For the systems I have in this house it’s not required, i.e. I’m getting the same OpenGL version that’s advertised by the GPU vendors.

> You need to use the method I mentioned to get real post-3.0 OpenGL.

Either I don’t, or the authors of that GLEW library https://www.opengl.org/sdk/libs/GLEW/ already did that. When running on modern GPUs, the code in my repository already uses real post-3.0 OpenGL just fine, including the shaders.

> ok, so? 4.5 isn't really outdated, either.

Right, but 3.1 (Intel Sandy Bridge) is. And 4.0 is outdated, too (Intel Ivy Bridge). Meanwhile, modern Direct3D works fine on these GPUs, 11.0 feature level 10.1, and native 11.0, respectively.


> Either I don’t, or the authors of that GLEW library https://www.opengl.org/sdk/libs/GLEW/ already did that. When running on modern GPUs, the code in my repository already uses real post-3.0 OpenGL just fine, including the shaders.

Go read the extension I linked, it explains the behavior you're seeing. Also go read the tutorial I linked, it's using GLEW and shows you how to create a context.

You have a bug if your intention is to get a post-3.0 OpenGL context. Whether or not you care is up to you. You may be perfectly happy being in the compatibility bucket. I don't know. But you're not in the explicit 3.1 or later path.

> Right, but 3.1 (Intel Sandy Bridge) is.

Sandy Bridge is a 7 year old CPU. Of course it's outdated...? And D3D 10.1 is from 2007, it's also hugely outdated. You're getting anything more modern out of the hardware with D3D than you are OpenGL here. I don't even know what the argument you're trying to make is at this point.


Just a nitpick, OpenGL 4.0 is newer than DirectX 11.0 and on par in capabilities.


No. Both ATI and Nvidia drivers include recent OpenGL versions, so OpenGL support problems are limited to actually not capable hardware.

In the old link you offer as example, Intel HD3000 and HD4000 are bad, with bad drivers that lie about OpenGL versions (hence the need to downgrade the client), and fortunately obsolete. Current Intel integrated graphics have improved. And VMware is a virtual machine, not hardware; it should be expected to be terrible.


> Intel HD3000 and HD4000 are bad, with bad drivers that lie about OpenGL versions

Technically that’s probably true. However, if you drop support of Intel GPUs, your GL4+ software will no longer run on a huge count of older Windows laptops people are still using. For many kinds of software this is a bad tradeoff. That’s exactly why all modern browsers implement WebGL on top of Direct3D, and overwhelming majority of multi-platform games and 3D apps use D3D when running on Windows.

> VMware is a virtual machine, not hardware; it should be expected to be terrible.

It’s only terrible for OpenGL. The virtual GPU driver uses host GPU to render stuff, and it runs D3D11-based software just fine. I don’t use it for gaming but it’s nice to be able to use a VM to reproduce and fix bugs in my software caused by outdated OS, windows localizations, and other environmental factors.

## DATASET EXTRACT
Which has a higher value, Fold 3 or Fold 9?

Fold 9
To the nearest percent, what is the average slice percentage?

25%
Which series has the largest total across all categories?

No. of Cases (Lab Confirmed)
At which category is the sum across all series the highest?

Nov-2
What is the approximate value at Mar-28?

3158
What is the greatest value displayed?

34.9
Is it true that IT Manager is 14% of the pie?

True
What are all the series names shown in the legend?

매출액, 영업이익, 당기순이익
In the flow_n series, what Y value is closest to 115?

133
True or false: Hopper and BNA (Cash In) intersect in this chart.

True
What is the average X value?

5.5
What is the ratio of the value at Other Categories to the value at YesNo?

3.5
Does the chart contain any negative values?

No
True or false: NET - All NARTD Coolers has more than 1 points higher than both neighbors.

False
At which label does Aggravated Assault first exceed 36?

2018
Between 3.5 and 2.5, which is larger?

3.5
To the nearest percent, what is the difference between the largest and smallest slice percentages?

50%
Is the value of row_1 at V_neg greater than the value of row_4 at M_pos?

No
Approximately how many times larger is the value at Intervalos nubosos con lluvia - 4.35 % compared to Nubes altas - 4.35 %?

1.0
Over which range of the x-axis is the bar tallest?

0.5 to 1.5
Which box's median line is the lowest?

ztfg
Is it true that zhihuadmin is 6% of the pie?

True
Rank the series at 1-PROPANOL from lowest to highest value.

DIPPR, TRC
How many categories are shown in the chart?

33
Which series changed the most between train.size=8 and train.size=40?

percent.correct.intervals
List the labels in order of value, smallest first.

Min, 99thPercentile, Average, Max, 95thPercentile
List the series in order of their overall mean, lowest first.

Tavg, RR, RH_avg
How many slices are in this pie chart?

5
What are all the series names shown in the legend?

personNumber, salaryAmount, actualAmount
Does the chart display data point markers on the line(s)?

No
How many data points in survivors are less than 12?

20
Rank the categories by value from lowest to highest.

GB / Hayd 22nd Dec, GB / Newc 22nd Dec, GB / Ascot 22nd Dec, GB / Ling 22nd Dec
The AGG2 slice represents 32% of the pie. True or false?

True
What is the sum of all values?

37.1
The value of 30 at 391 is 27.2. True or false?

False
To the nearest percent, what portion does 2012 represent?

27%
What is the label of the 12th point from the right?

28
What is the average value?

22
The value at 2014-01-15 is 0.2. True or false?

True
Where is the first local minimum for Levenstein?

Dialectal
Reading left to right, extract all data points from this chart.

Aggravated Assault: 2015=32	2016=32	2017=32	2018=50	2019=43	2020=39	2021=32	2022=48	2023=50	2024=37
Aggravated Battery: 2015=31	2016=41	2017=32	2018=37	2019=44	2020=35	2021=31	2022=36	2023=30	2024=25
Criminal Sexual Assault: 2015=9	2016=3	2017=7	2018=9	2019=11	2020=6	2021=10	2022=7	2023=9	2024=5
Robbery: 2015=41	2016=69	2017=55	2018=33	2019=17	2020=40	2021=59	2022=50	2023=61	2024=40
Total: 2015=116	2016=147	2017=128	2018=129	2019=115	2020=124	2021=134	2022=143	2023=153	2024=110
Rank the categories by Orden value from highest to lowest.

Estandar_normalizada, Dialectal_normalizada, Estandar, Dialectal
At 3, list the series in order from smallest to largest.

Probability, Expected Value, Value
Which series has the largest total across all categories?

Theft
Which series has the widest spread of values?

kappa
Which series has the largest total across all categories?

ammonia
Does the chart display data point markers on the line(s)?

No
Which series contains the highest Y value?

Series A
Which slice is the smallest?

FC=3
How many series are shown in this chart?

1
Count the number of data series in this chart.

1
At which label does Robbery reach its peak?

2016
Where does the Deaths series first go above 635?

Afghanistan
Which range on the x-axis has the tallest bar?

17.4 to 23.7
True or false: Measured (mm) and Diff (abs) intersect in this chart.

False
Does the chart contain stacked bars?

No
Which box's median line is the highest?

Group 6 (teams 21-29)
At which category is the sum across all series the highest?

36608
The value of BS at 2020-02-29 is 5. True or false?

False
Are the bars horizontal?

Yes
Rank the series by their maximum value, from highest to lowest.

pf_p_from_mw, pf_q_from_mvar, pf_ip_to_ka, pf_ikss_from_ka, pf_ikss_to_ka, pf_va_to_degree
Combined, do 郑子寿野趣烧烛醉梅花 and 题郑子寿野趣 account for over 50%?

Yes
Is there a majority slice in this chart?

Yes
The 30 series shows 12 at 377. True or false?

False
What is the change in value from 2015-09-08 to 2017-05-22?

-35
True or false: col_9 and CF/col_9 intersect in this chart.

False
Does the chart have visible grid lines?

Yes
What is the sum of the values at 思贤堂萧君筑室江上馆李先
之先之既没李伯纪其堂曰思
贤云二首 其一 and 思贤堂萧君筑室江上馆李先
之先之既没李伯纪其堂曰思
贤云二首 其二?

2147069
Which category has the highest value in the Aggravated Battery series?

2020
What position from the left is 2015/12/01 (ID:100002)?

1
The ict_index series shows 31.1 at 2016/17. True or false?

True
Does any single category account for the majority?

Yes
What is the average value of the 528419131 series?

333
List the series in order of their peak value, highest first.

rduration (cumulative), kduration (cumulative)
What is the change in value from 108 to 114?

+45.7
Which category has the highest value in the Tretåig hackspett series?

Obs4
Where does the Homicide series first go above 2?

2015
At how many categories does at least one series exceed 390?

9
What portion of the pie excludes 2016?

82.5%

## TASKS TO CARRY OUT
1) Translate this sentence from the OpenGL discussion into Spanish: "Current Intel integrated graphics have improved."
2) Write out the stretch of the OpenGL discussion from "It’s only terrible" through "other environmental factors.", keeping every word and mark unchanged.

## YOUR RESPONSES
1) Los gráficos integrados actuales de Intel han mejorado.

2)
It’s only terrible for OpenGL. The virtual GPU driver uses host GPU to render stuff, and it runs D3D11-based software just fine. I don’t use it for gaming but it’s nice to be able to use a VM to reproduce and fix bugs in my software caused by outdated OS, windows localizations, and other environmental factors.